══ Texto de apoio
Livro-reportagem

Os bastidores de uma tragédia

Jornalistas Lucas Ragazzi e Murilo Rocha lançam seus olhares investigativos sobre o desastre de Brumadinho

Seg, 21/10/19 - 02h00
Ragazzi e Rocha. Os dois enfatizam que o livro não tem o propósito de denunciar uma pessoa ou outra, mas sim uma situação, que é a da mineração em Minas Gerais | Foto: Mariela Guimarães/divulgação

No primeiro encontro, o jornalista Murilo Rocha ouviu daquele que viria a se tornar uma das principais fontes de seu primeiro livro-reportagem, escrito em parceria com o colega Lucas Ragazzi, que, na história que ele tinha em mãos, enxergava potencial até para virar, “quem sabe, uma série da Netflix”. “Brinquei que uma série eu não conseguiria, mas um livro, sim”, relembra Murilo.
════
Atividades propostas:
(a) Liste todas as pessoas mencionadas pelo nome no texto de apoio.
(b) Reescreva de forma mais concisa o parágrafo do texto de apoio que começa com "No primeiro encontro", mantendo seus fatos principais.
(c) Segundo o texto de apoio, o que os dois jornalistas enfatizam sobre o propósito do livro?
══ Conjunto de dados
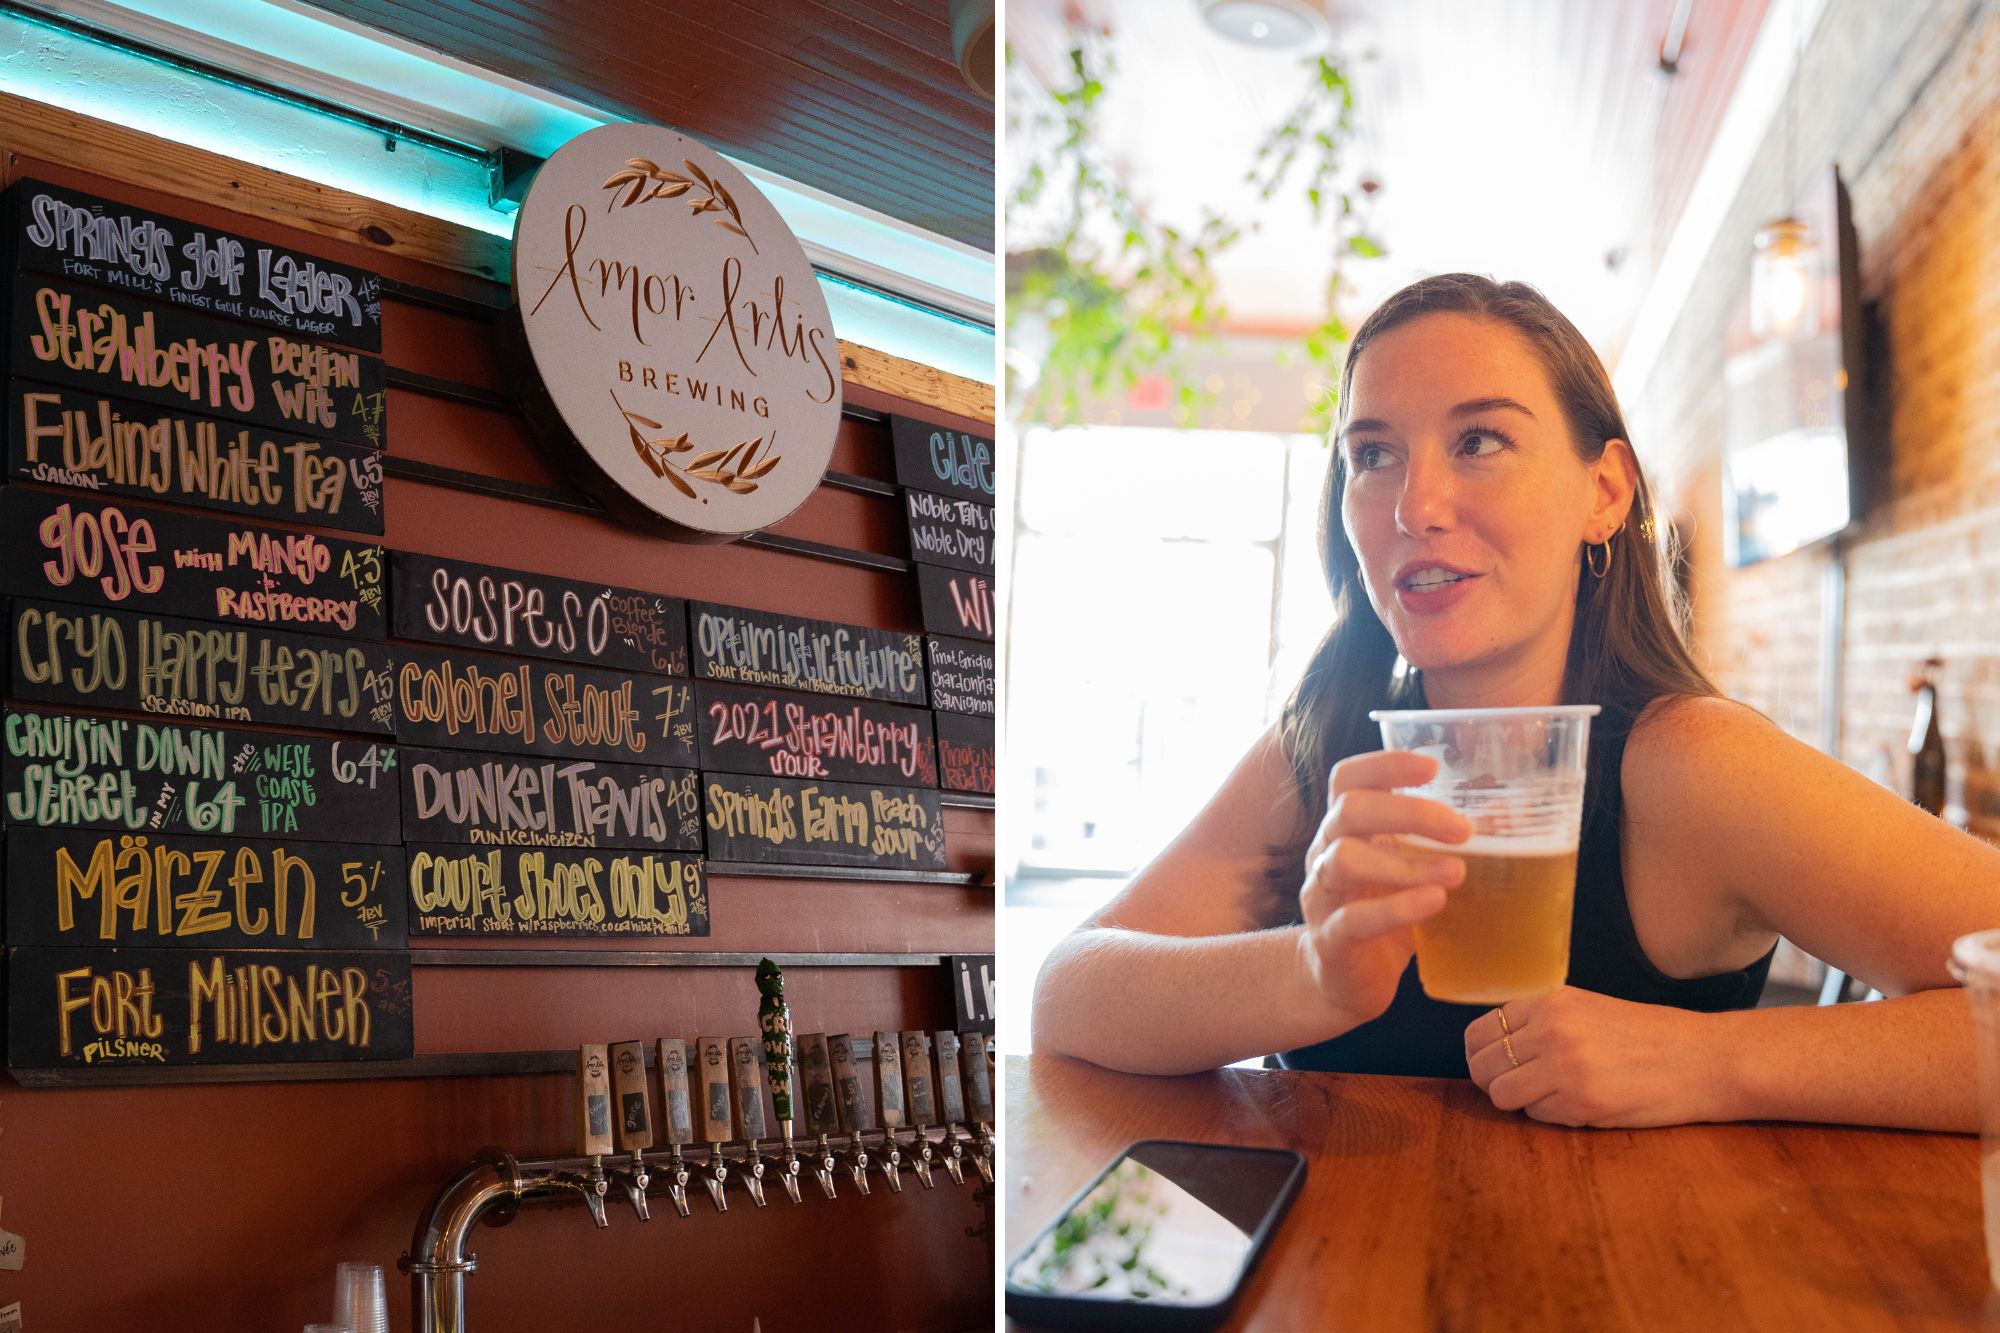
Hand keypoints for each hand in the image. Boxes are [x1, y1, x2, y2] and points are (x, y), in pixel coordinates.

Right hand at [1296, 750, 1470, 1030]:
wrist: (1345, 983)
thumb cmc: (1384, 915)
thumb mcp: (1411, 871)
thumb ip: (1441, 845)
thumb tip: (1508, 814)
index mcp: (1346, 830)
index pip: (1348, 779)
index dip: (1385, 764)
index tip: (1432, 767)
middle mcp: (1325, 854)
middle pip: (1349, 809)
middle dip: (1408, 812)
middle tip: (1461, 830)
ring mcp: (1322, 897)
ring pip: (1344, 859)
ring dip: (1405, 862)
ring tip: (1456, 873)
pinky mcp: (1330, 942)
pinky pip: (1352, 920)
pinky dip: (1395, 909)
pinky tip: (1433, 903)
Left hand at [1463, 987, 1722, 1127]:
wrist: (1703, 1059)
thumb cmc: (1647, 1035)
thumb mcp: (1586, 1008)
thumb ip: (1540, 1021)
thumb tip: (1491, 1046)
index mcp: (1549, 1001)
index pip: (1479, 1032)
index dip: (1481, 1055)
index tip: (1494, 1065)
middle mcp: (1551, 1030)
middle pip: (1483, 1066)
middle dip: (1494, 1082)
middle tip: (1519, 1088)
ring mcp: (1565, 1067)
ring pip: (1503, 1095)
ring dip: (1521, 1102)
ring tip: (1552, 1096)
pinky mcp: (1583, 1103)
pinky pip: (1537, 1116)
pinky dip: (1550, 1115)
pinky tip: (1580, 1105)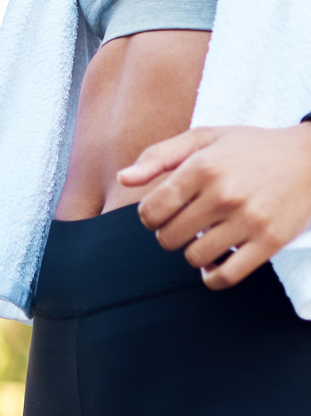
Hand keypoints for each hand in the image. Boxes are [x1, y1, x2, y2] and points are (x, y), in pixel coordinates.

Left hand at [120, 123, 310, 288]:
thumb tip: (123, 179)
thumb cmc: (250, 147)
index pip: (152, 210)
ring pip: (194, 257)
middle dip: (168, 234)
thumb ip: (159, 156)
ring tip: (201, 238)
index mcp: (203, 166)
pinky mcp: (269, 242)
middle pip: (169, 237)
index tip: (159, 213)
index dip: (148, 217)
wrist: (310, 159)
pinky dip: (211, 277)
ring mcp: (248, 220)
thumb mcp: (204, 138)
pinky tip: (213, 263)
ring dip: (191, 253)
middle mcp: (224, 194)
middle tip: (182, 224)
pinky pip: (226, 276)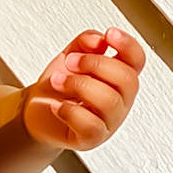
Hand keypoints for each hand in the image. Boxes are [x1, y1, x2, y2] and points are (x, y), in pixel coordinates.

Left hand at [22, 27, 145, 149]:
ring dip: (78, 85)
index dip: (128, 45)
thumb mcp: (70, 56)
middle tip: (70, 62)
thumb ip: (85, 43)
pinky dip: (69, 111)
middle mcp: (120, 100)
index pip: (137, 60)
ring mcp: (109, 121)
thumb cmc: (58, 85)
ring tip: (57, 82)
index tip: (109, 34)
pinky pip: (91, 126)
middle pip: (128, 80)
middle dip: (95, 64)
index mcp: (118, 77)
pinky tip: (57, 106)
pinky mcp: (92, 139)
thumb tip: (99, 40)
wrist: (35, 110)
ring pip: (109, 101)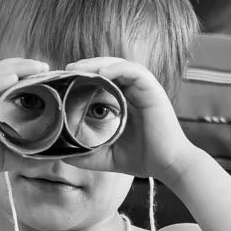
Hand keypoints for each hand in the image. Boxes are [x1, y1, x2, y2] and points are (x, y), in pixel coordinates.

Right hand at [0, 57, 49, 192]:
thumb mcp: (10, 150)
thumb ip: (30, 145)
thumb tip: (58, 148)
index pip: (4, 73)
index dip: (24, 68)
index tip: (47, 71)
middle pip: (0, 68)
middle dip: (24, 64)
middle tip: (45, 67)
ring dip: (16, 68)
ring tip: (36, 68)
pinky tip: (12, 79)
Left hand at [63, 57, 195, 181]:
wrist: (169, 166)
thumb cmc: (143, 159)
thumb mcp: (108, 155)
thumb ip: (87, 153)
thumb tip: (61, 154)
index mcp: (127, 100)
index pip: (105, 78)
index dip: (86, 74)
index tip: (65, 78)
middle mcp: (136, 90)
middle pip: (110, 67)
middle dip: (88, 65)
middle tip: (67, 69)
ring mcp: (146, 88)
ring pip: (120, 65)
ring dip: (99, 63)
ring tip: (80, 69)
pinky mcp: (153, 90)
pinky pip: (134, 72)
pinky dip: (117, 69)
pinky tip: (101, 74)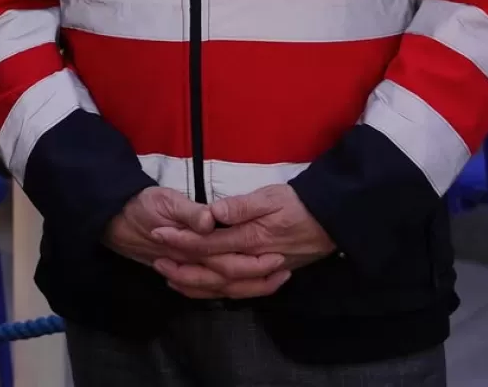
════
Respostas:
(a) Lucas Ragazzi, Murilo Rocha, Mariela Guimarães

(b) No primeiro encontro com quem se tornaria uma das principais fontes de seu primeiro livro-reportagem, escrito com Lucas Ragazzi, Murilo Rocha ouviu que a história poderia virar até uma série da Netflix. Murilo respondeu, brincando, que uma série não conseguiria, mas um livro, sim.

(c) Que o livro não pretende denunciar uma pessoa ou outra, mas sim uma situação: a da mineração em Minas Gerais.